Gold Spike owner buys apartment complex
The company that bought the Gold Spike casino downtown isn’t done building the residential portion of its Las Vegas portfolio.
Last week the Siegel Group closed a deal to buy the Mark Twain Apartments at 955 E. Twain Avenue for $14.5 million.
Sasco Properties, a division of the Siegel Group, will operate the 228-unit complex under the name Siegel Suites Twain II. The company plans to renovate the apartments to catch up on deferred maintenance and convert it to flexible-stay style rentals.
Since moving into Las Vegas in 2004, the Siegel Group has developed more than 2,700 rental units in Las Vegas, Reno and Mesquite, including the Twain building.
The company also spent $21 million on the Gold Spike.
Proxy filings reveal utility execs’ payouts
Walt Higgins, who retired as chief executive officer last year and remains as chairman of Sierra Pacific Resources, last year made $6.27 million in direct compensation, including $848,000 in cash, according to a Wednesday proxy filing with the Securities and Exchange Commission.
The larger number includes restricted shares he was given because the company regained its investment-grade bond ratings.
New CEO Michael Yackira received $2.88 million in direct compensation, including $978,000 in cash.
Commissioners OK plans for Plaza Hotel
Clark County commissioners have given final approval to plans for a $6 billion Strip casino resort modeled after the Plaza Hotel in New York.
There was no mention during a brief public presentation by representatives of Elad IDB of reports earlier this week that the project was stalling due to a shaky credit market.
On Monday, Elad chief Miki Naftali said the project was “forging ahead as planned.”
Elad also owns The Plaza in New York.
A Las Vegas-based spokesman for the company says groundbreaking could take place later this year on the 3,500-room project.

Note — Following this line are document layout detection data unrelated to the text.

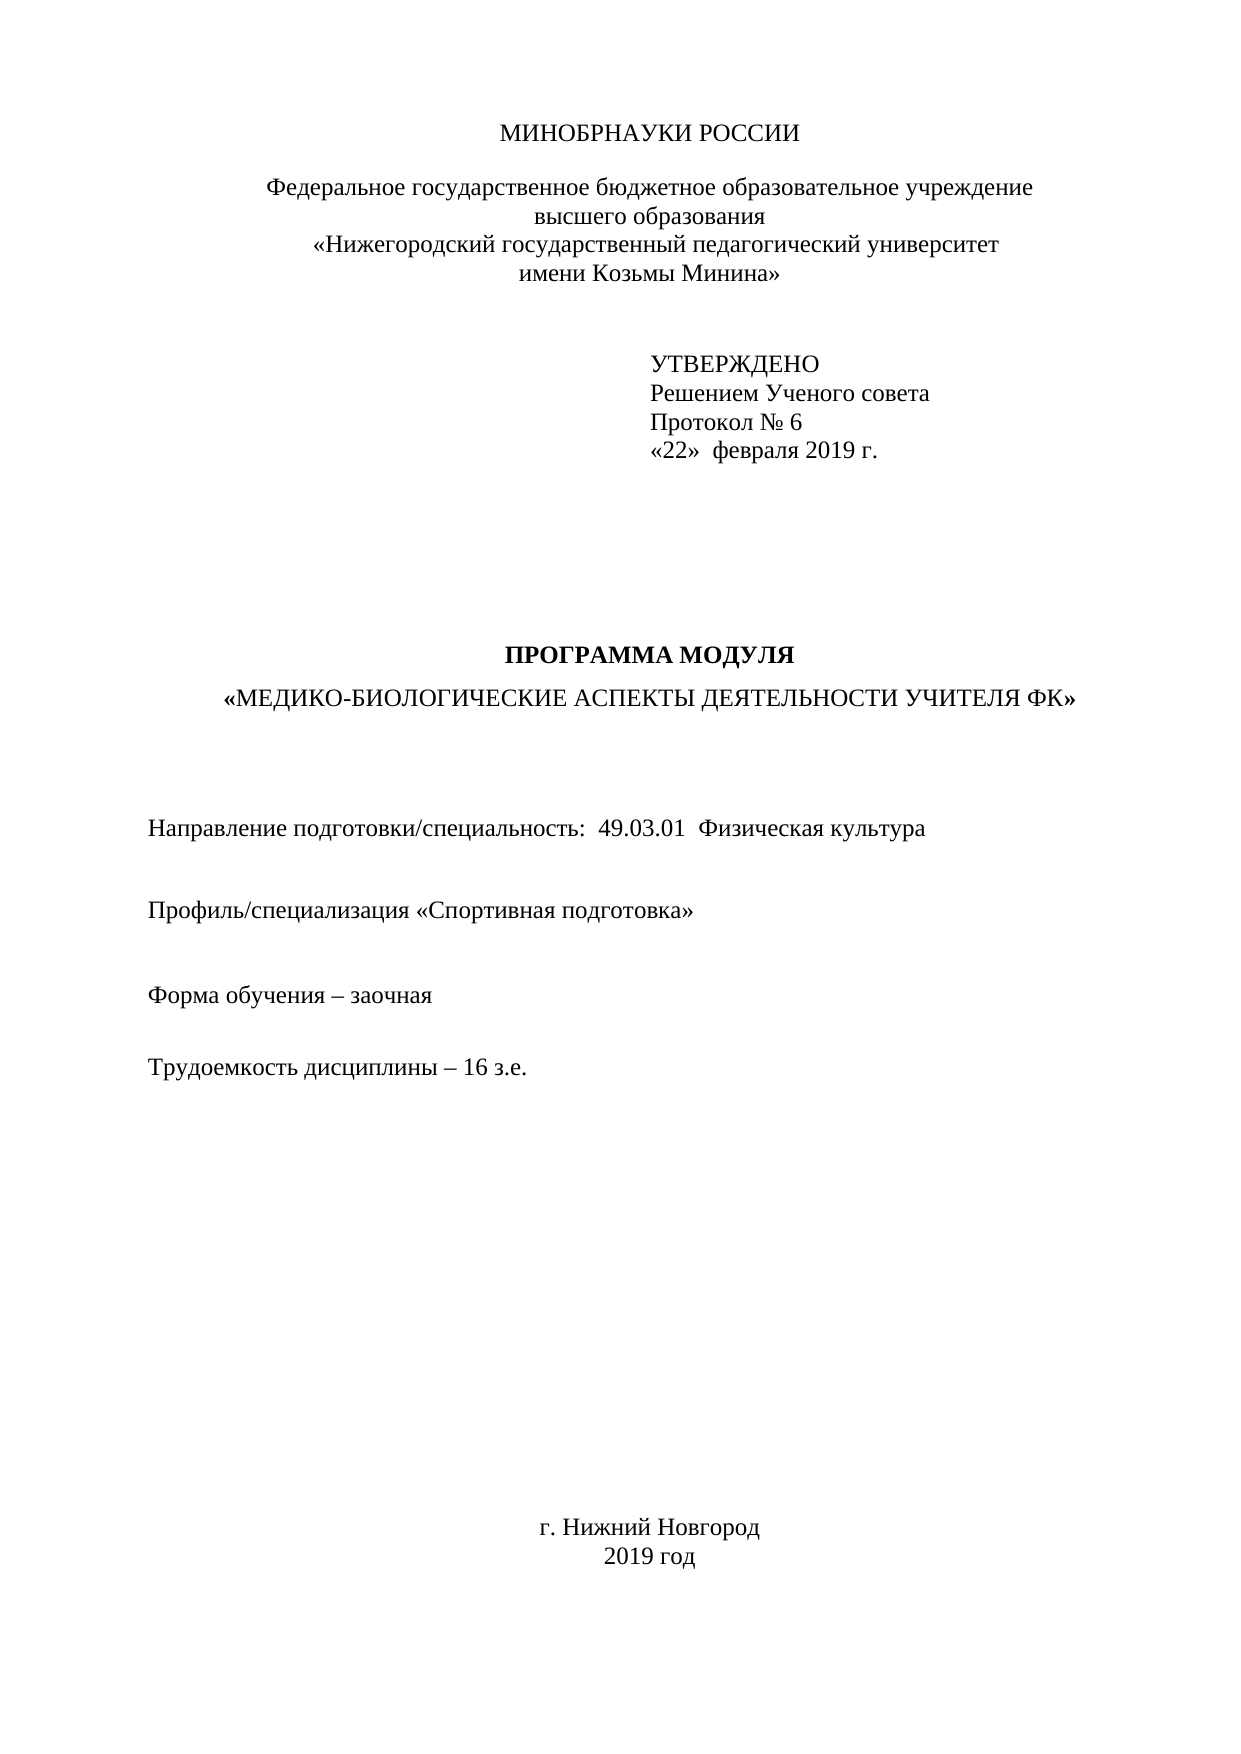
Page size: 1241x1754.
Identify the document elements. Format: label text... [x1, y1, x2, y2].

text Решением Ученого совета [650, 378, 1152, 407]
text «МЕДИКО-БИОЛОГИЧЕСКИЕ АСПЕКТЫ ДЕЯТЕЛЬНОСТИ УЧИТЕЛЯ ФК» [148, 683, 1152, 712]
text «22» февраля 2019 г. [650, 436, 1152, 464]
text Форма обучения – заочная [148, 980, 1152, 1009]
text Направление подготовки/специальность: 49.03.01 Физическая культура [148, 813, 1152, 842]
text Протокол № 6 [650, 407, 1152, 436]
text программа МОДУЛЯ [148, 640, 1152, 669]
text Трудоемкость дисциплины – 16 з.е. [148, 1052, 1152, 1081]
text имени Козьмы Минина» [148, 258, 1152, 287]
text г. Нижний Новгород [148, 1512, 1152, 1541]
text Федеральное государственное бюджетное образовательное учреждение [148, 172, 1152, 201]
text МИНОБРНАУКИ РОССИИ [148, 118, 1152, 147]
text 2019 год [148, 1541, 1152, 1569]
text УТВЕРЖДЕНО [650, 349, 1152, 378]
text «Нижегородский государственный педагогический университет [148, 229, 1152, 258]
text высшего образования [148, 201, 1152, 229]
text Профиль/специализация «Спортивная подготовка» [148, 895, 1152, 923]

It’s slated to open in 2011.
Morgan Stanley profits top Street expectations
Morgan Stanley posted better-than-expected quarterly earnings on Wednesday.
The nation’s second-largest investment bank was able to parlay aggressive stock and bond trading into offsetting more losses linked to subprime mortgages.
The company said it earned $1.53 billion after preferred dividends, or $1.45 per share, down 42 percent from $2.66 billion, or $2.17 per share, a year earlier.
Analysts polled by Thomson Financial had forecast profit of $1.03 per share.
Revenue fell 17 percent to $8.3 billion from $10 billion.
Data on demand send prices for oil lower
Oil prices pulled back Wednesday after government data suggested high prices for oil and gasoline are depressing demand for petroleum products.
Consumption of oil and its products fell by 3.2 percent over the past four weeks from the same period last year, the EIA said. Demand for gasoline fell by 1 percent over the same period.
Light, sweet crude for April delivery fell $4.94 to settle at $104.48 a barrel on the New York Mercantile Exchange, the largest one-day price decline for a front-month oil contract since 1991. The April contract expired at the end of Wednesday’s session, and trading was much heavier in May oil futures, which fell $5.96 to settle at $102.54 a barrel on the Nymex.
Requirements relaxed for lending agencies
The government on Wednesday relaxed capital requirements at Fannie Mae and Freddie Mac as part of a plan to quickly inject an additional $200 billion of financing for home loans.
The Office of Federal Housing Enterprise Oversight, which oversees the government-sponsored companies, said the mandatory cash cushion for Fannie and Freddie — now nearly $20 billion for the two — will be reduced by a third under the new plan.
The capital requirement for each company will be reduced from the current 30 percent to 20 percent, and further reductions will be considered by the regulator in the future.
Paris court frees trader at center of scandal
A Paris court on Tuesday freed Jerome Kerviel, the trader accused of causing record losses at French bank Societe Generale, pending investigation.
SocGen unveiled $7.64 billion of losses in January in the biggest trading scandal in history, which it said was caused by rogue deals carried out by Kerviel, a junior trader at the bank.
Kerviel may not enter a trading room or an exchange, may not engage in activities related to financial markets and must present himself weekly at a police station.
Treasurys rally amid credit crisis worries
Treasurys staged a massive rally Wednesday, as fears about continuing fallout from the credit crisis prompted investors to seek safe assets ahead of a long holiday weekend.
The benchmark 10-year Treasury note rose 0.56 points to 100.72 with a yield of 3.41 percent, down from 3.50 percent late Tuesday, according to BGCantor Market Data.